Maddy tapped her chin thoughtfully.
‘Not really. She seems a fiery character from what the papers are saying.
She’s got a real potty mouth on her too.’

‘No, that’s not what I’m
getting at. This is wrong history now, Maddy. We’re in a contamination.’

‘I know that. Somehow Liam and Rashim
changed something small that led on to something else, that led on to something else,
like dominoes, that somehow resulted in a situation where Kelly had a chance to fight
back. Who knows?
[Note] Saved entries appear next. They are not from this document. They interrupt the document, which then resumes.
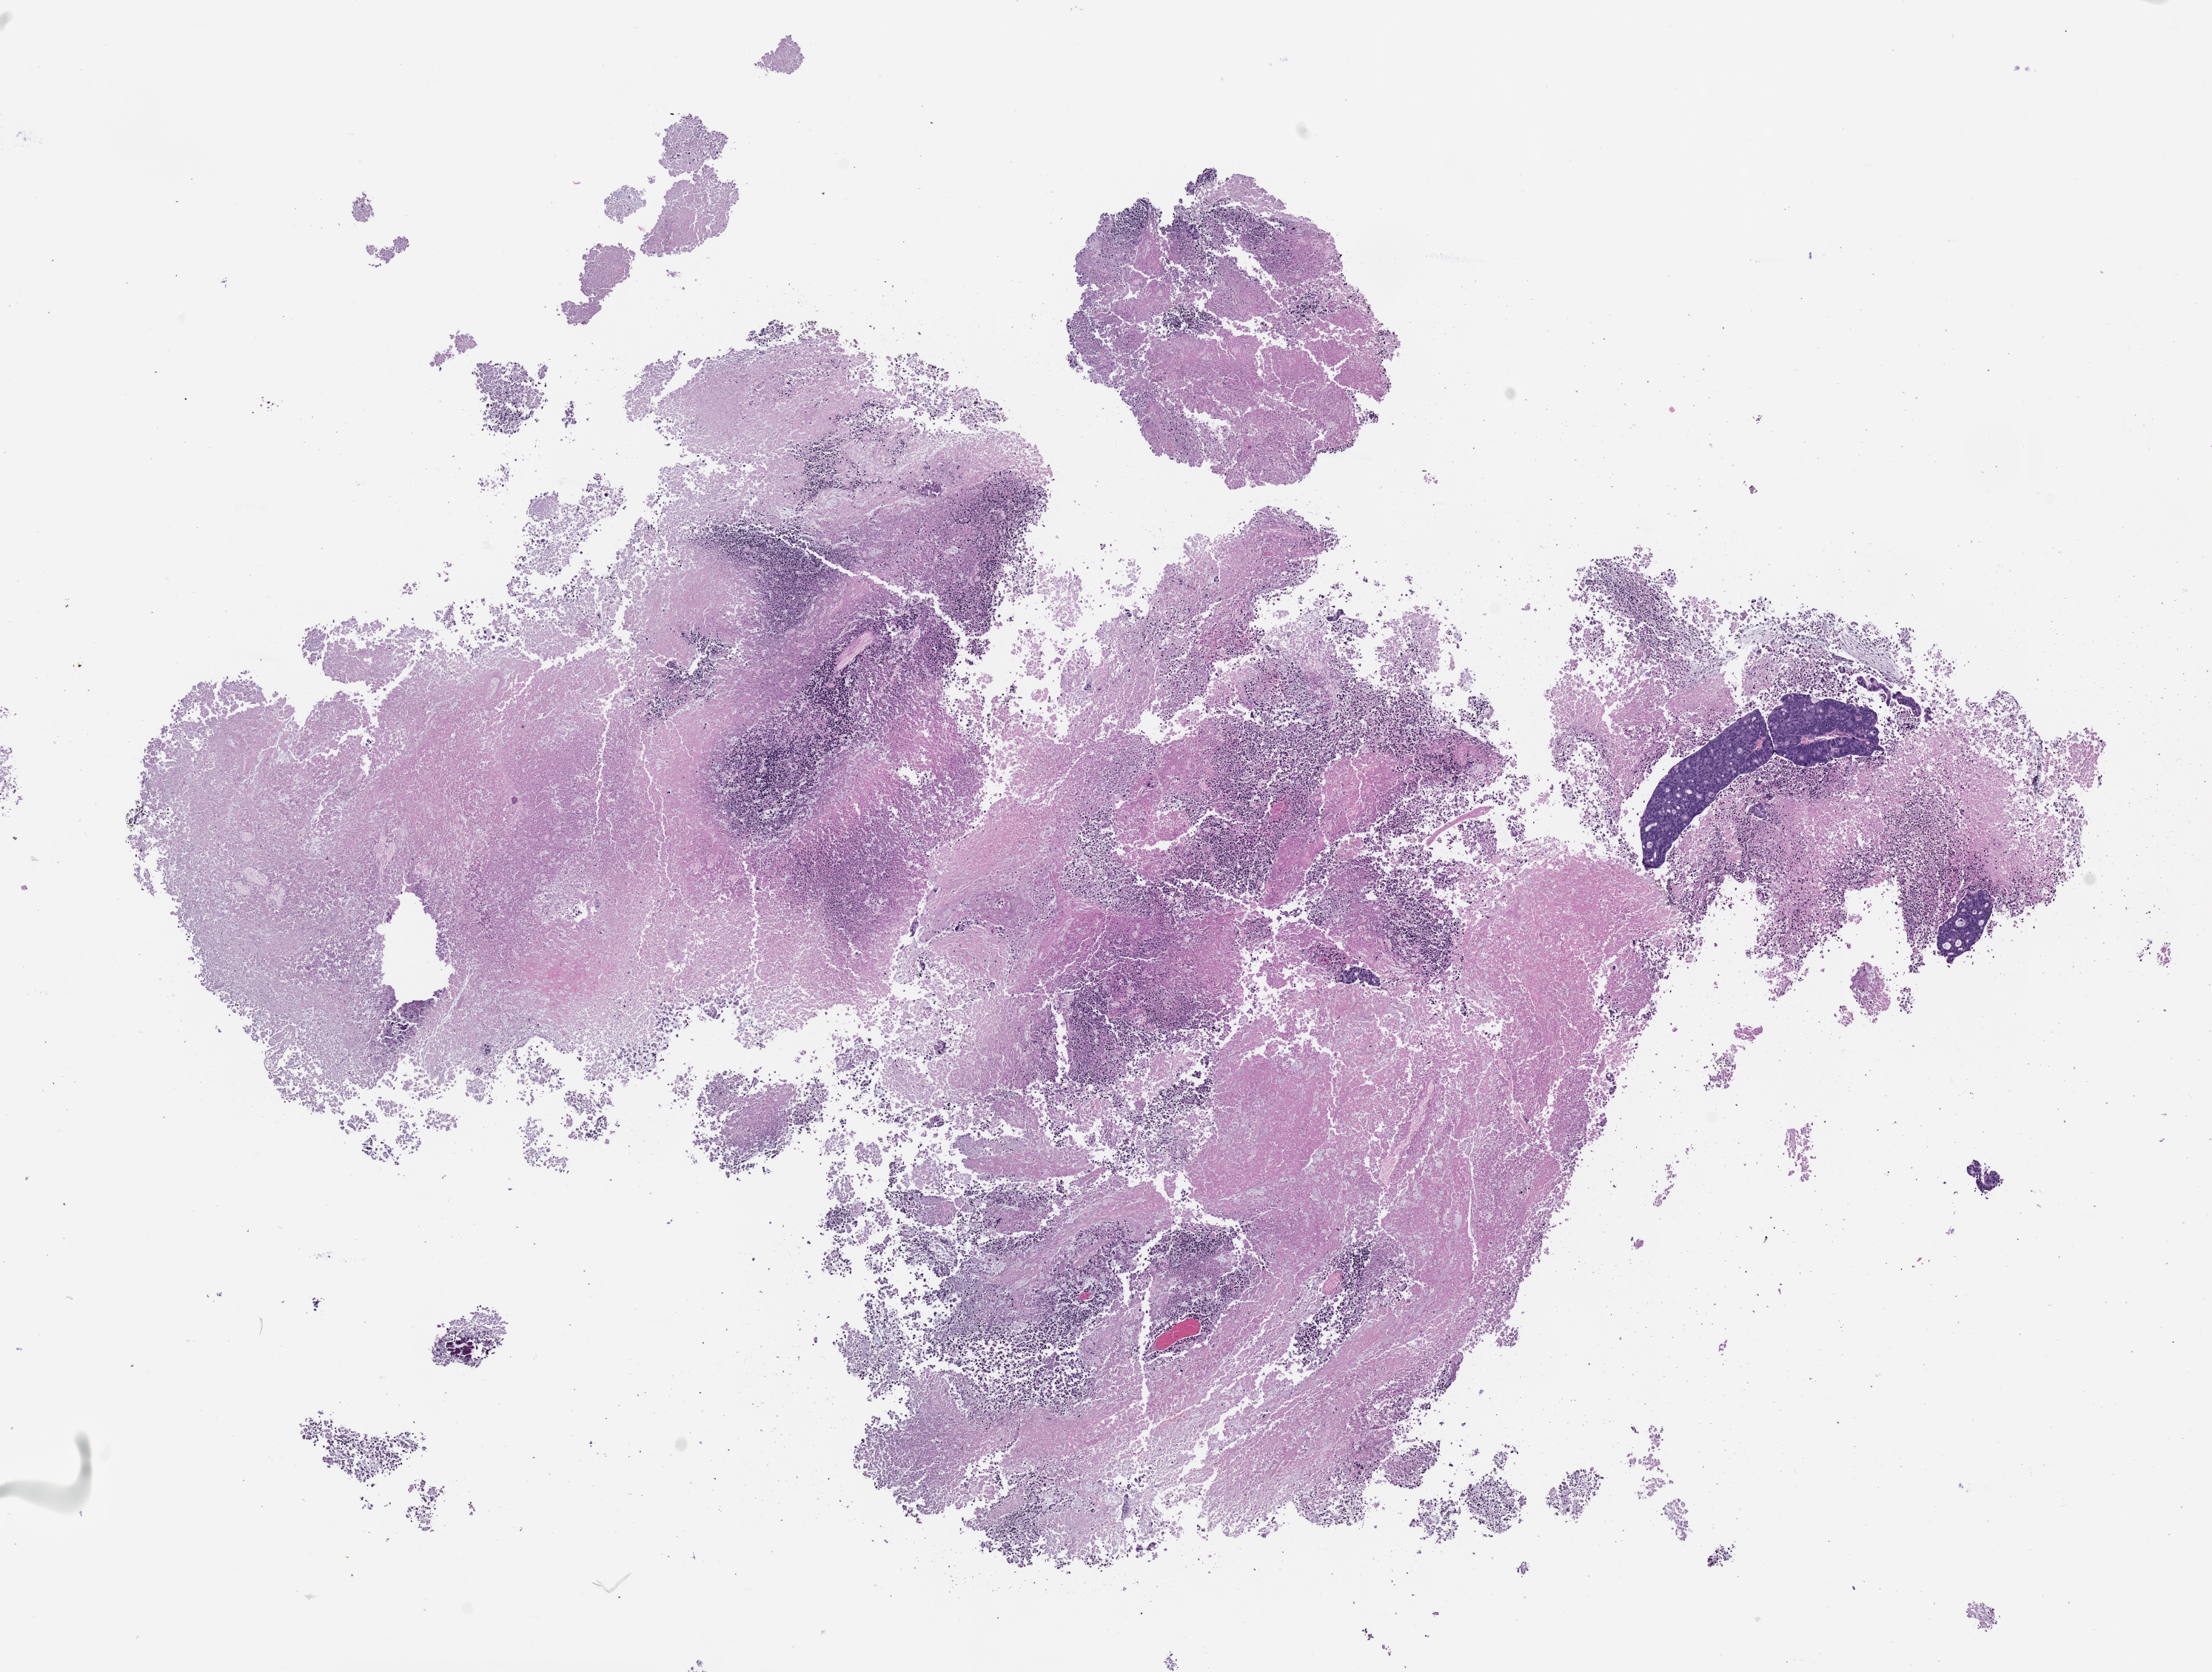
Whole-slide image, haematoxylin and eosin: patient-derived xenograft (human tumor grown in a mouse), passage 2, whole scanned area (about 12.0 x 9.1 mm) shown as a low-resolution overview. Formalin-fixed, paraffin-embedded (FFPE) tissue. Originating tumor site category: gastrointestinal tract.
Originating patient diagnosis: Colorectal Carcinoma.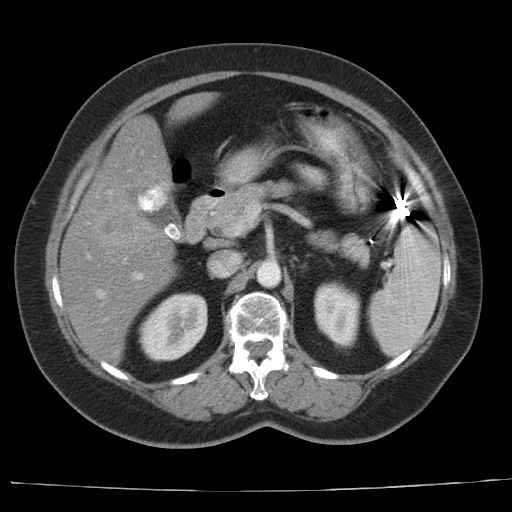
Contrast-enhanced abdominal CT, one axial slice; slice 16 of 44 in the series (ordered by position); intravenous contrast given; soft-tissue window (W 400 / L 40 HU); 5 mm slice thickness; 512 × 512 image matrix, field of view 373 × 373 mm. Case-level facts recorded for this patient, not image findings: patient: female, age 67 years at operation; diagnosis: colorectal cancer liver metastases, imaged before liver resection.
Annotated regions visible in this slice (expert manual segmentation):
- hepatic veins: box from (x=97, y=191) to (x=112, y=298) px
- liver: (x=60, y=96)–(x=212, y=364)
- planned liver remnant (the part of the liver to remain after resection): (x=105, y=95)–(x=214, y=188)
- portal vein (with intrahepatic branches): (x=133, y=152)–(x=143, y=280)
- liver metastasis: (x=91, y=197)–(x=157, y=245)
Liam buying a chest of drawers from one trader instead of another might
just have caused the same man to have to make a journey to pick up another chest of
drawers that somehow impacted on the plans of the Ripper causing him to mess up
somehow?’ She shrugged her shoulders. ‘It’s impossible to determine
for sure.’

‘Or maybe we aren’t alone back
here.’

‘Becks!’ said Liam. ‘Maybe
she made it back alive!’

‘Crud …’ Maddy stared at
them both. ‘Maybe she did.’

‘And maybe it was Becks who killed
this Cathcart,’ said Sal.

‘In which case we also have to go back
to the night of that murder, then, and see if it is her.’

‘Becks wouldn’t kill someone
like that,’ said Liam. ‘Not without having a good reason. It’s an
unnecessary change to history. She knows not to do that.’

‘Unless she’s not right in the
head, Liam. Maybe that upload wasn’t stable. Maybe there’s stuff going wrong
in her head.’

‘Ah Jay-zus, that’s just great!
The last thing we need – a wonky support unit going around killing bad guys.’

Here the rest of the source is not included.